We left Paris in the Diligence, and arrived at Fontainbleau the first night. The accommodations at the inn were indifferent, and not cheap. The palace is a low straggling mass of very old buildings, having been erected by St. Louis in the 12th century, whence he used to date his Rescripts, ‘From my Deserts of Fontainbleau!’ It puts one in mind of Monkish legends, of faded splendour, of the leaden spouts and uncouth stone-cherubim of a country church-yard. It is empty or gaudy within, stiff and heavy without. Henry IV. figures on the walls with the fair Gabrielle, like the Tutelary Satyr of the place, keeping up the remembrance of old-fashioned royalty and gallantry. They here shew you the table (a plain round piece of mahogany) on which Buonaparte in 1814 signed the abdication of the human race, in favour of the hereditary proprietors of the species.
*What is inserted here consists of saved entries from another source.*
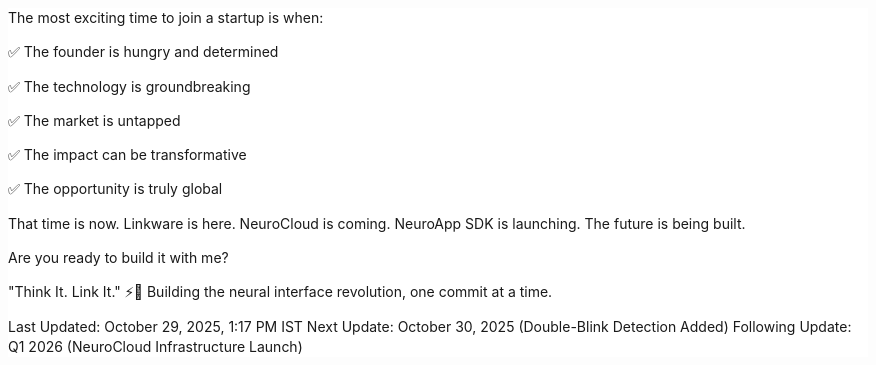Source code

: The most exciting time to join a startup is when:

✅ The founder is hungry and determined

✅ The technology is groundbreaking

✅ The market is untapped

✅ The impact can be transformative

✅ The opportunity is truly global

That time is now. Linkware is here. NeuroCloud is coming. NeuroApp SDK is launching. The future is being built.

Are you ready to build it with me?

"Think It. Link It." ⚡🧠
Building the neural interface revolution, one commit at a time.

Last Updated: October 29, 2025, 1:17 PM IST
Next Update: October 30, 2025 (Double-Blink Detection Added)
Following Update: Q1 2026 (NeuroCloud Infrastructure Launch)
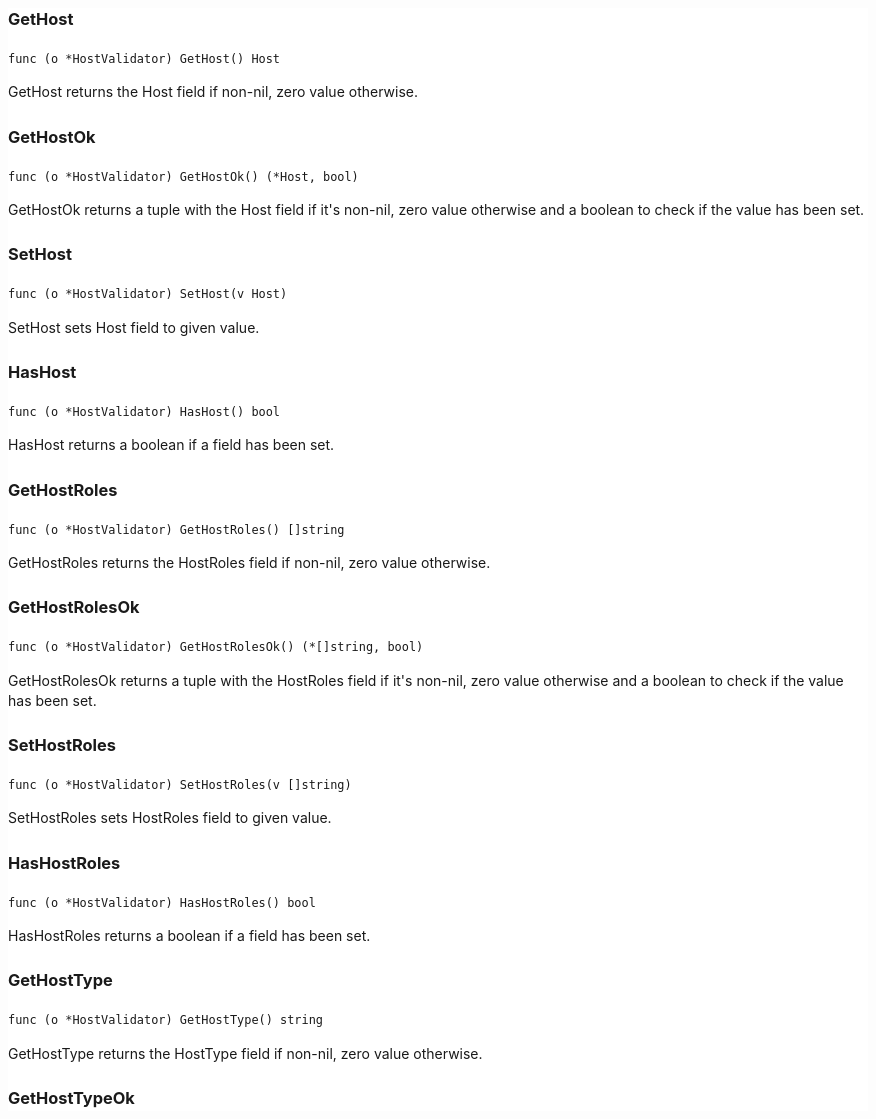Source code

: ### GetHost

`func (o *HostValidator) GetHost() Host`

GetHost returns the Host field if non-nil, zero value otherwise.

### GetHostOk

`func (o *HostValidator) GetHostOk() (*Host, bool)`

GetHostOk returns a tuple with the Host field if it's non-nil, zero value otherwise
and a boolean to check if the value has been set.

### SetHost

`func (o *HostValidator) SetHost(v Host)`

SetHost sets Host field to given value.

### HasHost

`func (o *HostValidator) HasHost() bool`

HasHost returns a boolean if a field has been set.

### GetHostRoles

`func (o *HostValidator) GetHostRoles() []string`

GetHostRoles returns the HostRoles field if non-nil, zero value otherwise.

### GetHostRolesOk

`func (o *HostValidator) GetHostRolesOk() (*[]string, bool)`

GetHostRolesOk returns a tuple with the HostRoles field if it's non-nil, zero value otherwise
and a boolean to check if the value has been set.

### SetHostRoles

`func (o *HostValidator) SetHostRoles(v []string)`

SetHostRoles sets HostRoles field to given value.

### HasHostRoles

`func (o *HostValidator) HasHostRoles() bool`

HasHostRoles returns a boolean if a field has been set.

### GetHostType

`func (o *HostValidator) GetHostType() string`

GetHostType returns the HostType field if non-nil, zero value otherwise.

### GetHostTypeOk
We walked forward a mile or two before the coach the next day on the road to Montargis. It presents a long, broad, and stately avenue without a turning, as far as the eye can reach, and is skirted on each side by a wild, woody, rocky scenery. The birch-trees, with their grey stems and light glittering branches, silvered over the darker back-ground, and afforded a striking contrast to the brown earth and green moss beneath. There was a stillness in the woods, which affects the mind the more in objects whose very motion is gentleness. The day was dull, but quite mild, though in the middle of January. The situation of Fontainbleau is certainly interesting and fine. It stands in the midst of an extensive forest, intersected with craggy precipices and rugged ranges of hills; and the various roads leading to or from it are cut out of a wilderness, which a hermit might inhabit. The approach to the different towns in France has, in this respect, the advantage over ours; for, from burning wood instead of coal, they must have large woods in the neighbourhood, which clothe the country round them, and afford, as Pope expresses it,

‘In summer shade, in winter fire.’

We dig our fuel out of the bowels of the earth, and have a greater portion of its surface left at our disposal, which we devote not to ornament, but use. A copse-wood or an avenue of trees however, makes a greater addition to the beauty of a town than a coal-pit or a steam-engine in its vicinity.